▶ **TASK DESCRIPTION**
Resume the forum thread on an Australian family trust and US tax reporting, picking up right after its final sentence.

▶ **SUPPLIED TEXT**
== Segment start ==

As a result, I believe I will need to submit forms to the IRS if we decide to sell the block of land and I receive some income as a beneficiary - specifically as the trustee, I'll need to provide US beneficiaries (i.e. myself) with a beneficiary statement; and as a US beneficiary, I'll need to file form 3520 (with the beneficiary statement attached) and pay tax on the received income. However, if we never sell the block of land, then the trust will never make any income or pay distributions. In this case, do I need to file any forms with the IRS?

Also, based on the above description of my family trust, do I need to worry about PFIC or Controlled Foreign Corporation issues? Am I correct in assuming that the trust is a non-grantor trust?

Since I am still in Australia and won't become a US-resident for a long time, I can easily resign as trustee and I'm also happy to be removed as a beneficiary from the trust, if it will make my life easier when I move to the US. Given I'll be a dual-tax resident (at least initially when I move to the US) I'd like to keep things as simple as possible for both the IRS and the Australian Tax Office!

Thanks very much for anyone who is able to give me advice on this!


----------



## 255

Pareto8020 -- You are wise to investigate CFC and PFIC rules, as well as how the U.S. treats foriegn trusts (poorly.) You are currently not a U.S. person and the trust, I presume, was organized under Austrailian law (of which I have zero knowledge.) There is currently no U.S. reporting requirements. If you maintain authority, as the Trustee, after you move to the U.S., you will have FATCA and FBAR reporting requirements. Hence, you would be wise to resign as Trustee, before your move. If you decide to sell the land and disolve the trust before you move -- of course, there would be no U.S. issues at all. If you resign as trustee, since you didn't form or fund the trust, you wouldn't have to file form 3520 until a distribution is made. Even then, it appears your distribution share would only be long term capital gains (if the property was sold at a profit) and return of principal (gift from your mother?) Cheers, 255


----------



## Moulard

Another thing to consider, is what sort of visa are you planning on entering the US. If it is an E3 visa, it is worth noting, that while it allows long term residency, and one can convert to permanent residency, it itself it does not grant permanent residency. Long term Permanent Residents of the US are subject to the same exit rules as US citizens nut long term residents under other visa categories (like the E-3) are not. Depending on the value of your share of any distribution from this trust (and your other assets) it is something to file away if you are planning to be in the US long term. Particularly worth noting giving current stratospheric land values in Oz at the moment.

== Segment end ==

▶ **RECORD SET**
== Segment start ==

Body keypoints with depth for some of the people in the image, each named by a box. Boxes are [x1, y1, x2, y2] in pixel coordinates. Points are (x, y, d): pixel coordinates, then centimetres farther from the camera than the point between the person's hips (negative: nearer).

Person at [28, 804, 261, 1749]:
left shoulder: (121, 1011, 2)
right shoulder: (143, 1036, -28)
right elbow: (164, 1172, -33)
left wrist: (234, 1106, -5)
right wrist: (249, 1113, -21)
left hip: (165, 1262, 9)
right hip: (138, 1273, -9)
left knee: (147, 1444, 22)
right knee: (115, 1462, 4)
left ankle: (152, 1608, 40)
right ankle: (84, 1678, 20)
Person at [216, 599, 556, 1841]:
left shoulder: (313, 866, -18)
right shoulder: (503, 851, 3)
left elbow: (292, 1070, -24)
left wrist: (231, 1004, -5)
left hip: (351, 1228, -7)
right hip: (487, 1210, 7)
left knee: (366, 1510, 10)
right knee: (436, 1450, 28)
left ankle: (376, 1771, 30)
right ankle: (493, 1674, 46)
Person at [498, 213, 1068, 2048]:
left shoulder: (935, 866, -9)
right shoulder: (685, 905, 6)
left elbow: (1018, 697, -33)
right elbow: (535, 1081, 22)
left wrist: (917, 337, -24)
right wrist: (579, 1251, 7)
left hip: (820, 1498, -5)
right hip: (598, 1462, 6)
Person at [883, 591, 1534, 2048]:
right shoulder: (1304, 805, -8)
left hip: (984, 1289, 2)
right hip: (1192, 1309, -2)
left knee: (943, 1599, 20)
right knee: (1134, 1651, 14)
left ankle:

== Segment end ==

▶ **EXERCISE ANSWER**
Given you have plenty of time, you may want to carefully read the trust deed. Depending on the powers granted in the deed to beneficiaries, and limitations placed on the powers of the trustee it could be that that even if you are no longer the trustee, you could still be an owner of the trust for US reporting purposes.


----------



## Pareto8020

255 said:


> Pareto8020 -- You are wise to investigate CFC and PFIC rules, as well as how the U.S. treats foriegn trusts (poorly.) You are currently not a U.S. person and the trust, I presume, was organized under Austrailian law (of which I have zero knowledge.) There is currently no U.S. reporting requirements. If you maintain authority, as the Trustee, after you move to the U.S., you will have FATCA and FBAR reporting requirements. Hence, you would be wise to resign as Trustee, before your move. If you decide to sell the land and disolve the trust before you move -- of course, there would be no U.S. issues at all. If you resign as trustee, since you didn't form or fund the trust, you wouldn't have to file form 3520 until a distribution is made. Even then, it appears your distribution share would only be long term capital gains (if the property was sold at a profit) and return of principal (gift from your mother?) Cheers, 255


Hi 255,

Thanks very much, that’s great advice and consistent with what I was thinking, but wasn’t sure. I’d certainly prefer not to complicate my life with FATCA and FBAR reporting requirements, so resigning as trustee seems like my preferred option. Then I won’t really need to worry about it until we sell the land – if that ever happens while I’m a US resident.

In regards to PFICs, I don’t believe the trust itself is a PFIC, nor anything it holds (just a block of land.. and about $30 in the trust bank account I forgot to mention earlier). I also don’t believe it would be considered a CFC, since it’s not a registered corporation and doesn’t operate like a business. If anyone is able to confirm my understanding (or not) I’d be grateful!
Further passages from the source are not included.